MEXICO CITY – Cosmetics, pharmaceuticals and foods are among the products being made from agave in Mexico, where the plant provides the raw material for tequila and mezcal, but the cactus is in short supply, pushing up prices.
“We are clearly seeing a rise in the price of agave because this has always been the industry that feels it the most,” Mexican Mezcal Quality Regulation Council, or Comercam, president Hipocrates Nolasco told Efe.
In the southern state of Oaxaca, Mexico’s main producer of mezcal, a kilo of agave was going for less than half a peso ($0.04) three years ago.
The price of a kilo of agave is now four pesos ($0.30) and estimates are that it could hit eight or nine pesos ($0.70) in the next three years.
Mezcal is gaining more market share in Mexico and around the world, rivaling tequila and pushing up production of the distilled liquor.

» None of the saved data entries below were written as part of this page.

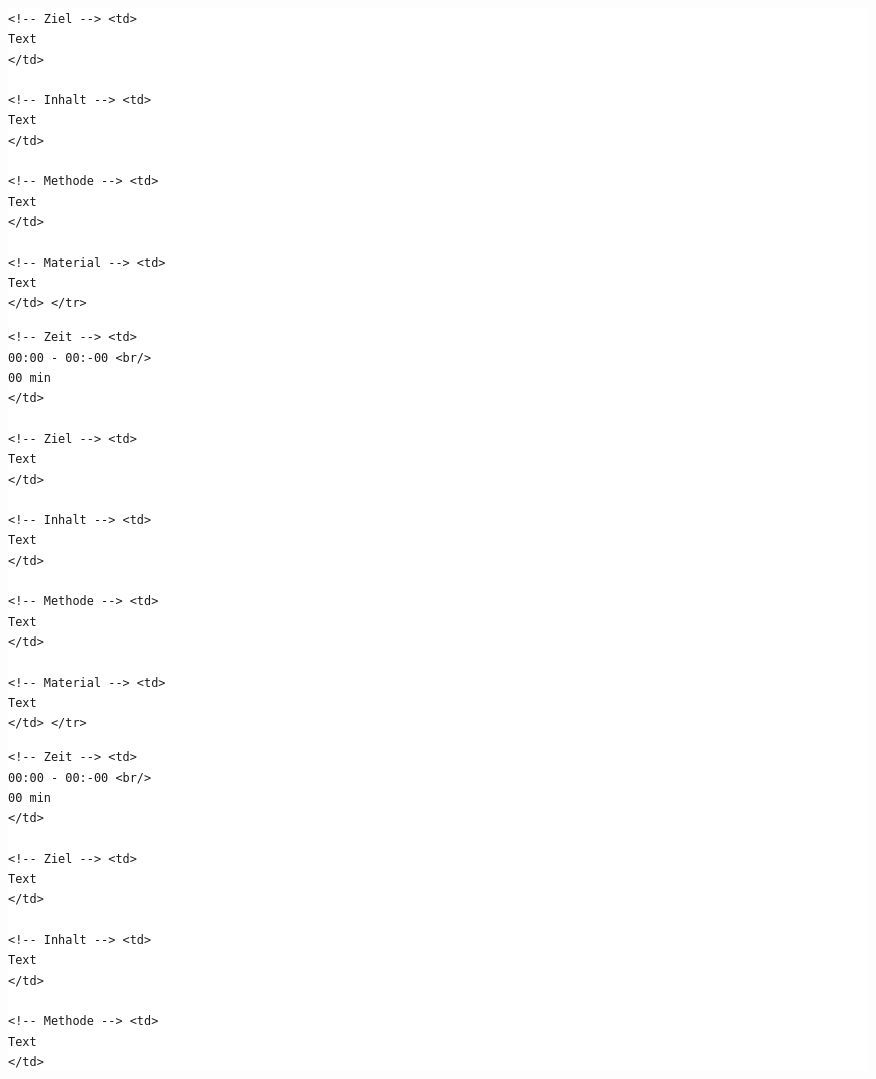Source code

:     <!-- Ziel --> <td>
    Text
    </td>
    
    <!-- Inhalt --> <td>
    Text
    </td>

    <!-- Methode --> <td>
    Text
    </td>

    <!-- Material --> <td>
    Text
    </td> </tr>

 <tr>
  
    <!-- Zeit --> <td>
    00:00 - 00:-00 <br/>
    00 min
    </td>

    <!-- Ziel --> <td>
    Text
    </td>
    
    <!-- Inhalt --> <td>
    Text
    </td>

    <!-- Methode --> <td>
    Text
    </td>

    <!-- Material --> <td>
    Text
    </td> </tr>

 <tr>
  
    <!-- Zeit --> <td>
    00:00 - 00:-00 <br/>
    00 min
    </td>

    <!-- Ziel --> <td>
    Text
    </td>
    
    <!-- Inhalt --> <td>
    Text
    </td>

    <!-- Methode --> <td>
    Text
    </td>
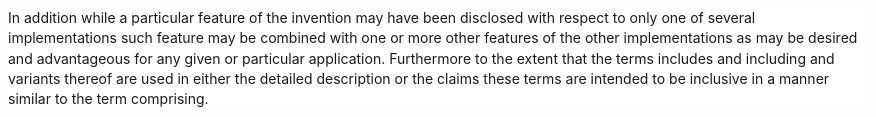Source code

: In addition while a particular feature of the invention may have been disclosed with respect to only one of several implementations such feature may be combined with one or more other features of the other implementations as may be desired and advantageous for any given or particular application. Furthermore to the extent that the terms includes and including and variants thereof are used in either the detailed description or the claims these terms are intended to be inclusive in a manner similar to the term comprising.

The western state of Jalisco is the birthplace of tequila, the Mexican national beverage.
Agave is also being used to make pharmaceuticals, providing a coating that can extend their shelf life, Nolasco said.
The plant can be used to treat people with diabetes, a common illness in Mexico, because it has glucose, the Comercam chief said.
Agave is used in beverages, breads and pastries for diabetics, Nolasco said.